▶ _Votre objectif_
Recopiez mot pour mot, du début à la fin, le commentaire consacré aux accords de Rapallo.

▶ _Extrait fourni_
══════

Rédigé par : Pirée | mercredi 17 nov 2010 à 12:57
Mr Malliarakis ,
Vous êtes un des rares analystes qui évoque les accords secrets de Rapallo , et je vous en félicite ; peu d'historiens se sont préoccupés de ces accords qui semblent avoir échappés aux regards des diplomates de la Conférence de Gène en 1920 ; or ils permirent à l'Allemagne vaincue de réconstituer et former son encadrement militaire , d'expérimenter ses nouveaux armements , d'entraîner ses aviateurs... tout ceci à l'insu des alliés et au profit des soviétiques , et qui de proche en proche avait créé un climat de confiance entre Staline et Hitler tel qu'il rendit possible l'accord en 1939 entre Ribbentrop et Molotof ; rares ou inexistants furent les historiens qui évoquèrent les conséquence du bon fonctionnement de la confiance et de l'admiration que Staline portait à Hitler qui fut dans de nombreux domaines son imitateur ; à Nuremberg comme en France cryptocommuniste , personne ne s'interrogea sur l'origine des balles para-bellum qui furent employées à Katyn !

══════

▶ _Jeu de données_
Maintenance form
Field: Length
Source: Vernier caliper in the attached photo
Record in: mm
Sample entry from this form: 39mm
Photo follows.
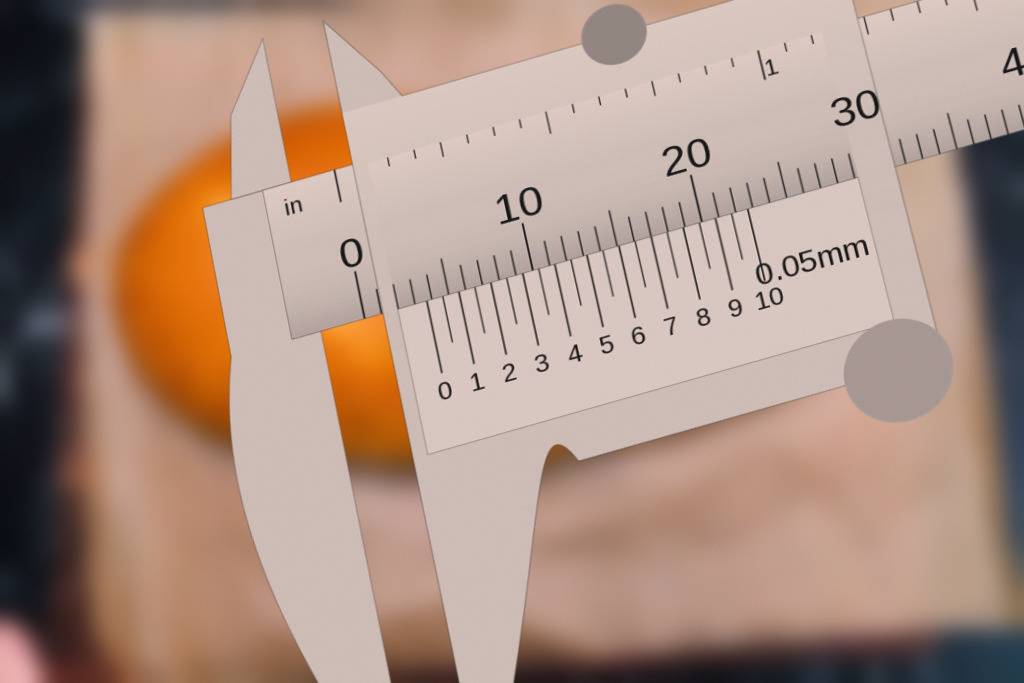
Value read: 3.7mm
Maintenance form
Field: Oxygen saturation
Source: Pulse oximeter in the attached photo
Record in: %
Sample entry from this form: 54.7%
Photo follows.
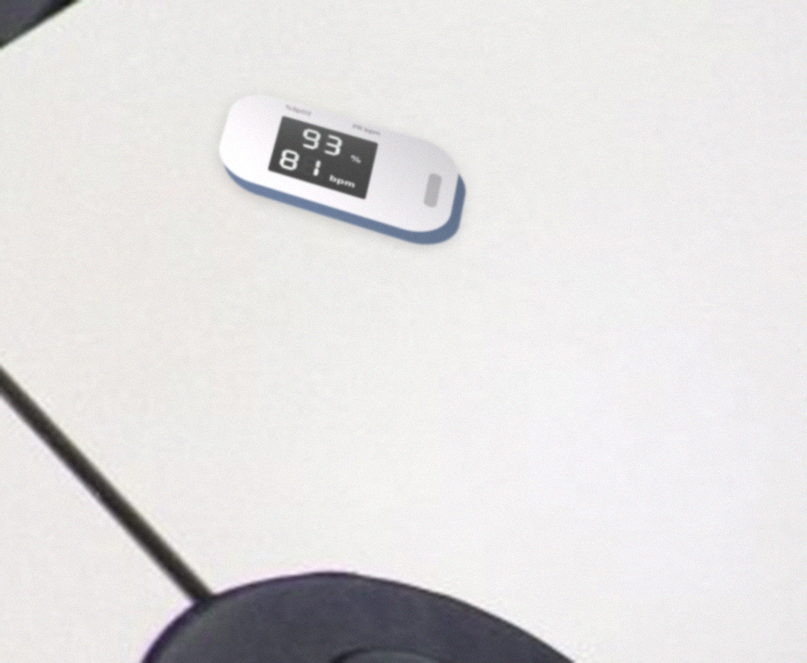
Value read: 93%
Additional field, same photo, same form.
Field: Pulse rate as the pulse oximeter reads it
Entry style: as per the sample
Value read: 81bpm
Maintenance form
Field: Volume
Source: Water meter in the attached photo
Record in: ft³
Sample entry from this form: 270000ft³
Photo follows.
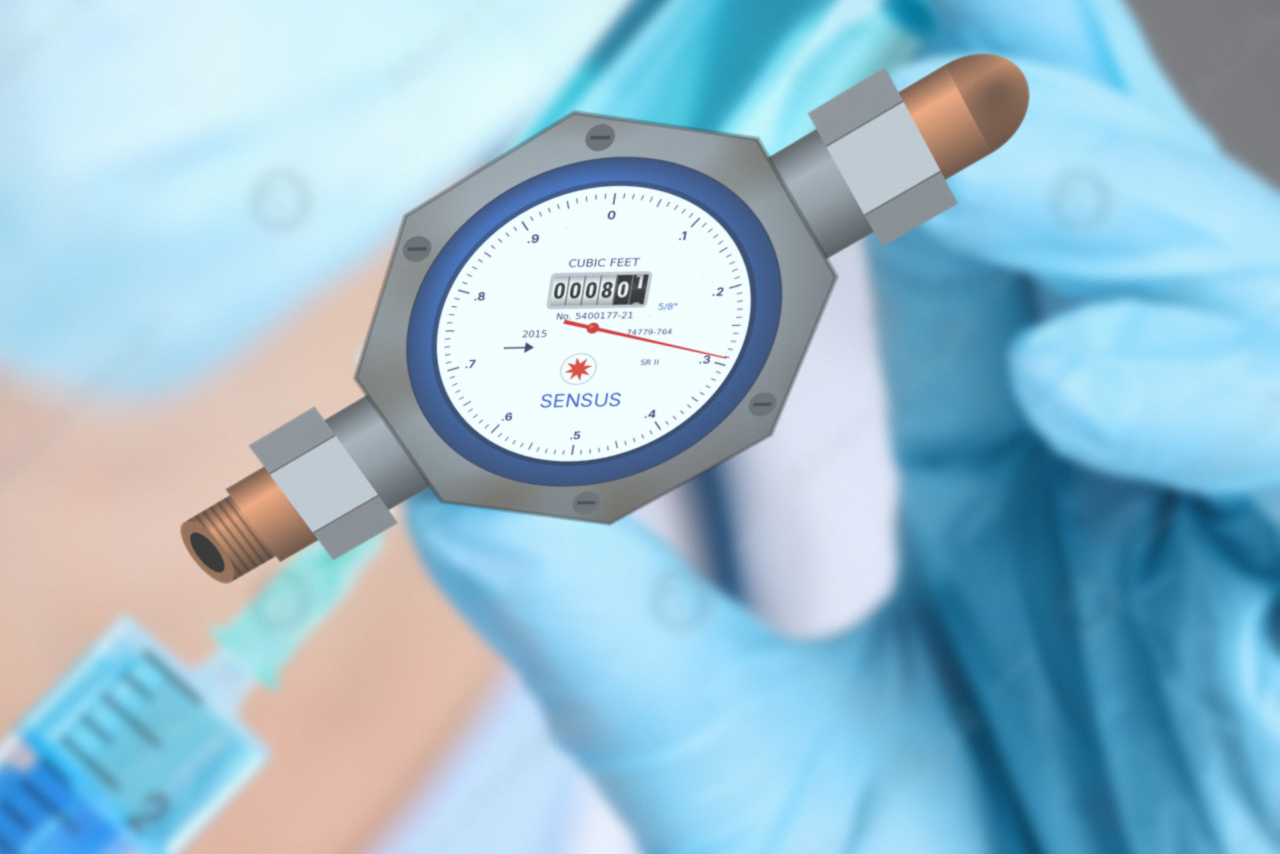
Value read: 801.29ft³
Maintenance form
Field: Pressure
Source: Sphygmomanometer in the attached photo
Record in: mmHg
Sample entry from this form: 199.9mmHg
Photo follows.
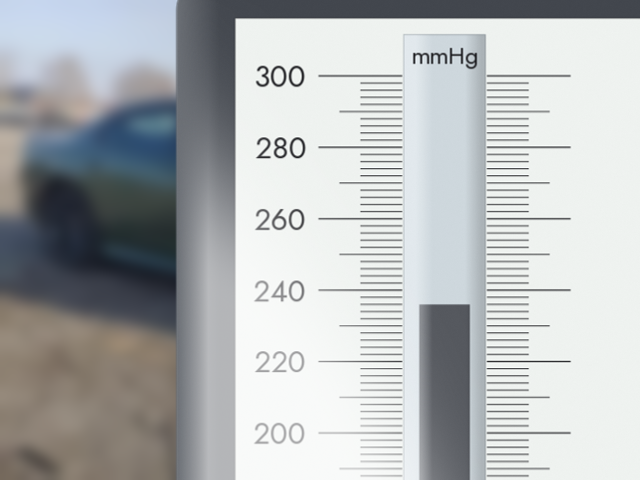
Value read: 236mmHg
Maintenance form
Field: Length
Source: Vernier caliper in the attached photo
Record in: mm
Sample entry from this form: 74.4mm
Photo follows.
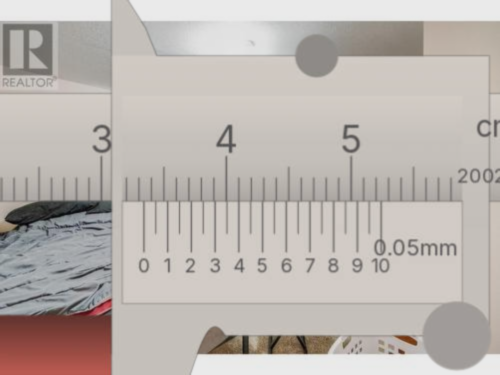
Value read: 33.4mm
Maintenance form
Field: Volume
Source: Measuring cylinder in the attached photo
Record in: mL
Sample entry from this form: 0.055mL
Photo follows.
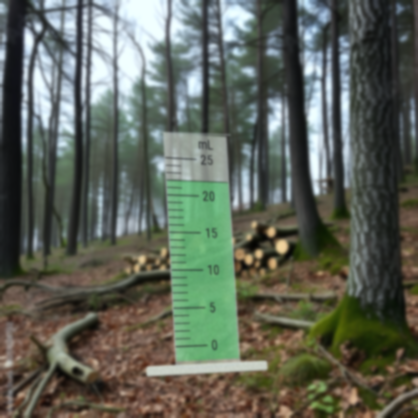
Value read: 22mL
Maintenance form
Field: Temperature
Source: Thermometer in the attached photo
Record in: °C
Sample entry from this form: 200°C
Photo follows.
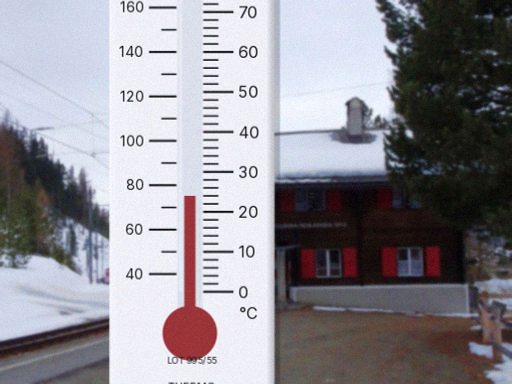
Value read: 24°C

══════

▶ _Zone de réponse_
Rédigé par : Pirée | mercredi 17 nov 2010 à 12:57
Mr Malliarakis ,
Vous êtes un des rares analystes qui évoque les accords secrets de Rapallo , et je vous en félicite ; peu d'historiens se sont préoccupés de ces accords qui semblent avoir échappés aux regards des diplomates de la Conférence de Gène en 1920 ; or ils permirent à l'Allemagne vaincue de réconstituer et former son encadrement militaire , d'expérimenter ses nouveaux armements , d'entraîner ses aviateurs... tout ceci à l'insu des alliés et au profit des soviétiques , et qui de proche en proche avait créé un climat de confiance entre Staline et Hitler tel qu'il rendit possible l'accord en 1939 entre Ribbentrop et Molotof ; rares ou inexistants furent les historiens qui évoquèrent les conséquence du bon fonctionnement de la confiance et de l'admiration que Staline portait à Hitler qui fut dans de nombreux domaines son imitateur ; à Nuremberg comme en France cryptocommuniste , personne ne s'interrogea sur l'origine des balles para-bellum qui furent employées à Katyn !